- [AIM OF THE TASK]
Rewrite the part that opens with the line containing "FACTEURS À PRENDRE EN COMPTE POUR GARANTIR LA" and closes with the line containing "plombier est aussi", replacing "travailleurs" with "ouvriers" and keeping everything else the same.

- [PROVIDED DATA]

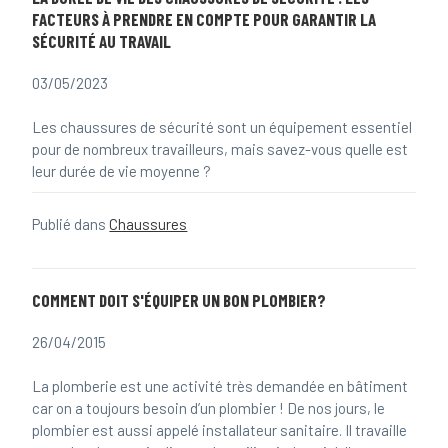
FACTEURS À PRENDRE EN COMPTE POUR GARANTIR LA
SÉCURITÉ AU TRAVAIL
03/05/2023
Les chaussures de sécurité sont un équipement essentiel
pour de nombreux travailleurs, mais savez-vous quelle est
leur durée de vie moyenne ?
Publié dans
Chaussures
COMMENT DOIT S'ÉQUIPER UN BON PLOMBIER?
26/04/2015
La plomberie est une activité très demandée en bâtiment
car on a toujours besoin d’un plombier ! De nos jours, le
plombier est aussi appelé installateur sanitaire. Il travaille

* * *

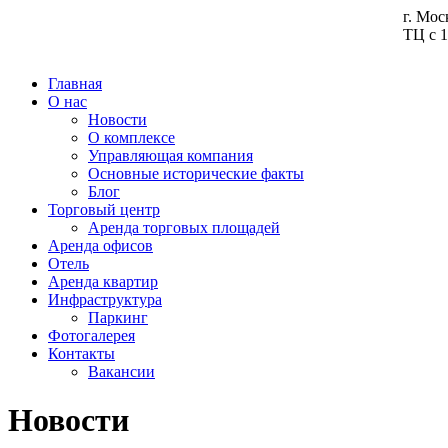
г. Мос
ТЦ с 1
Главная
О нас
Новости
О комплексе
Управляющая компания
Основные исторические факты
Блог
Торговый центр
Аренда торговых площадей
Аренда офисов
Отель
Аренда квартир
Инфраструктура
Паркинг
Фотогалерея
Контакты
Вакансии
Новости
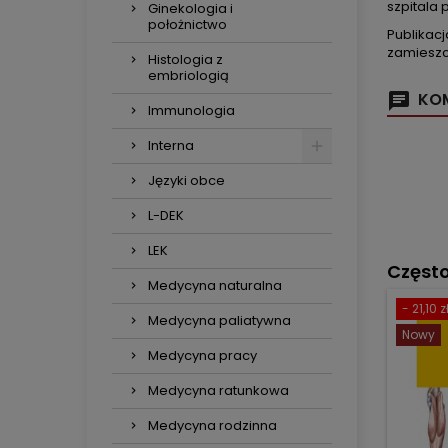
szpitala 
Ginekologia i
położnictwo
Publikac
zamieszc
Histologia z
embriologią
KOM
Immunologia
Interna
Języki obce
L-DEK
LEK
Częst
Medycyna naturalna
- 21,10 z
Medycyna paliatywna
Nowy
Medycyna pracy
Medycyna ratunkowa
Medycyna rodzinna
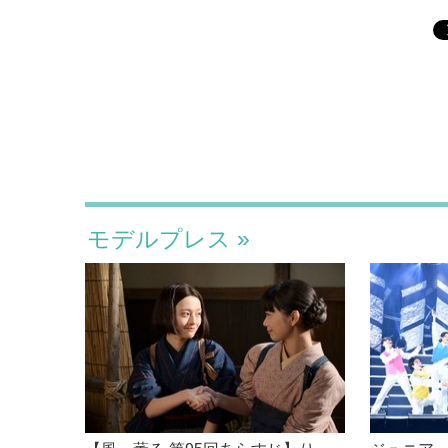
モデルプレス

- [RESPONSE BELOW]
FACTEURS À PRENDRE EN COMPTE POUR GARANTIR LA
SÉCURITÉ AU TRAVAIL
03/05/2023
Les chaussures de sécurité sont un équipement essentiel
pour de nombreux ouvriers, mais savez-vous quelle est
leur durée de vie moyenne ?
Publié dans
Chaussures
COMMENT DOIT S'ÉQUIPER UN BON PLOMBIER?
26/04/2015
La plomberie est une activité très demandée en bâtiment
car on a toujours besoin d’un plombier ! De nos jours, le
plombier est aussi appelé installateur sanitaire. Il travaille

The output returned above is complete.